Mapping the sensitivity of T cells with an optical trap: polarity and minimal number of receptors for Ca(2+) signaling.
Published Web Locationhttps://doi.org/10.1073/pnas.96.15.8471
Contact with antigen-presenting cells (APCs) initiates an activation cascade within T lymphocytes, including a rise in cytosolic calcium, lymphokine production, and cell division. Although T cell-APC physical contact is required for an immune response, little is known about the patterns of cellular interactions and their relation to activation. Calcium imaging combined with an optical trap enabled the T cell contact requirements and polarity to be investigated at the single-cell level. APCs or anti-CD3 mAb-coated beads were trapped with a laser and placed at different locations along the T cell, which has a polarized appearance defined by the shape and direction of crawling. T cells were 3-fold more sensitive to APC contact made at the leading edge of the T cell than with contact made at the tail. Anti-CD3 mAb-coated 6-micrometer beads induced calcium signaling with approximately 10-fold higher frequency and approximately 4-fold shorter latency on contact with the leading edge of the T cell than on contact with the trailing edge.

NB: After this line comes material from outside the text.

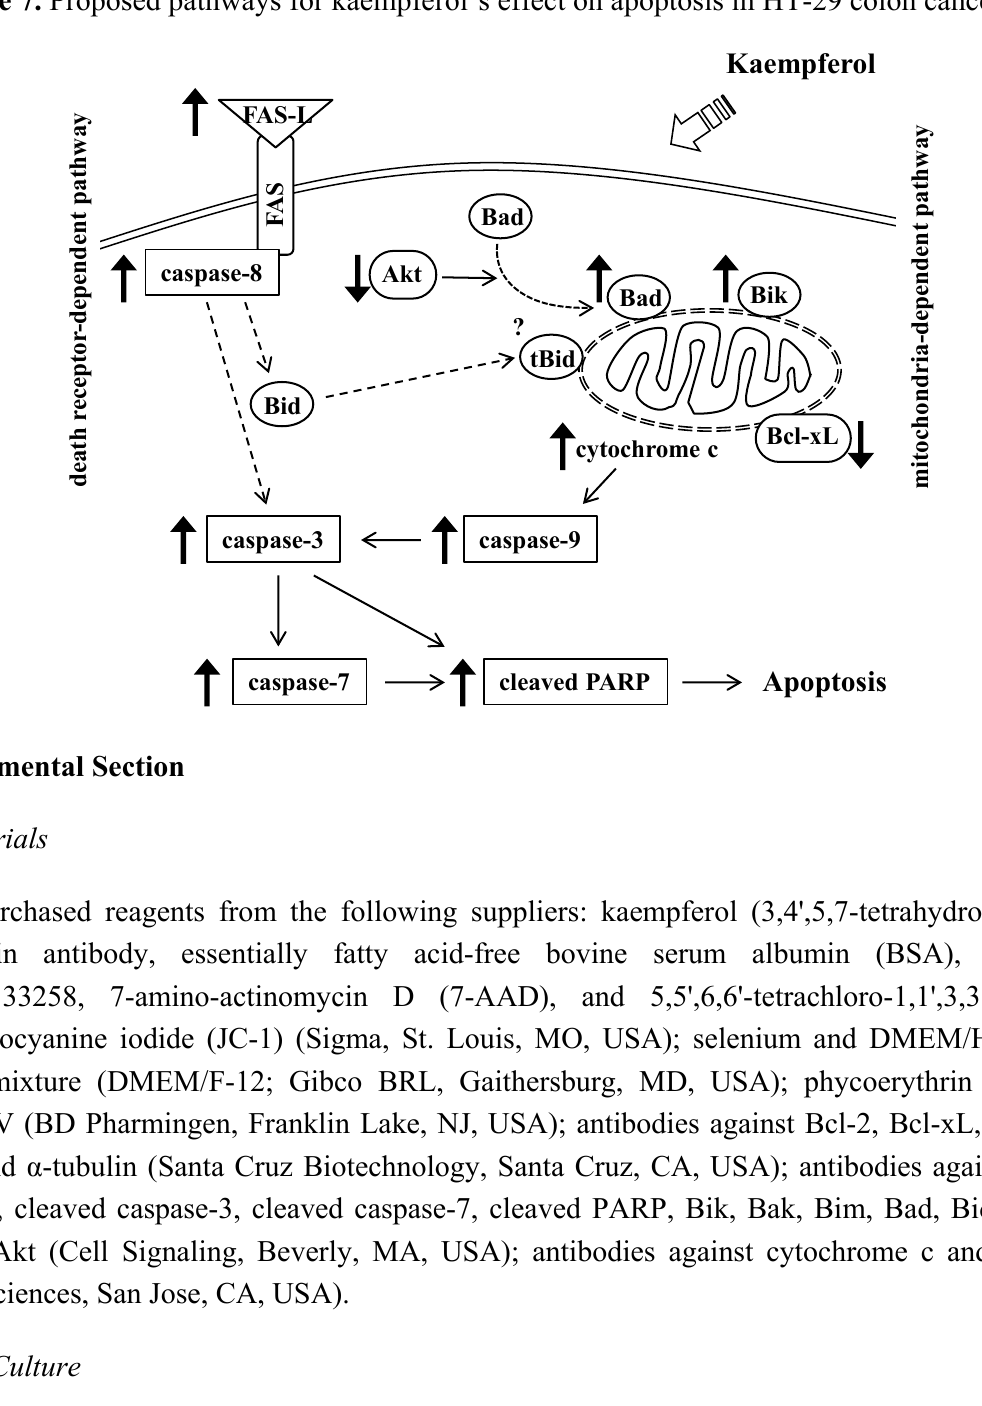
Figure 7. Proposed pathways for kaempferol’s effect on apoptosis in HT-29 colon cancer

Alterations in antibody density (2 to 500 per micrometer(2)) and bead size (1 to 6 micrometer in diameter) were used to determine the spatial requirements and the minimal number of receptors which must be engaged to transmit a positive signal. T cell response percentage, latency, and calcium-signaling pattern (transient vs. sustained or oscillatory) depended on antibody density on the bead. The presence of approximately 170 anti-CD3 mAb within the contact area elicited a detectable T cell calcium response. We propose here that engagement of no more than 340 T cell receptors (approximately 1% of the total on the cell) is sufficient to initiate Ca(2+) signaling. The minimal contact area was approximately 3 micrometer(2).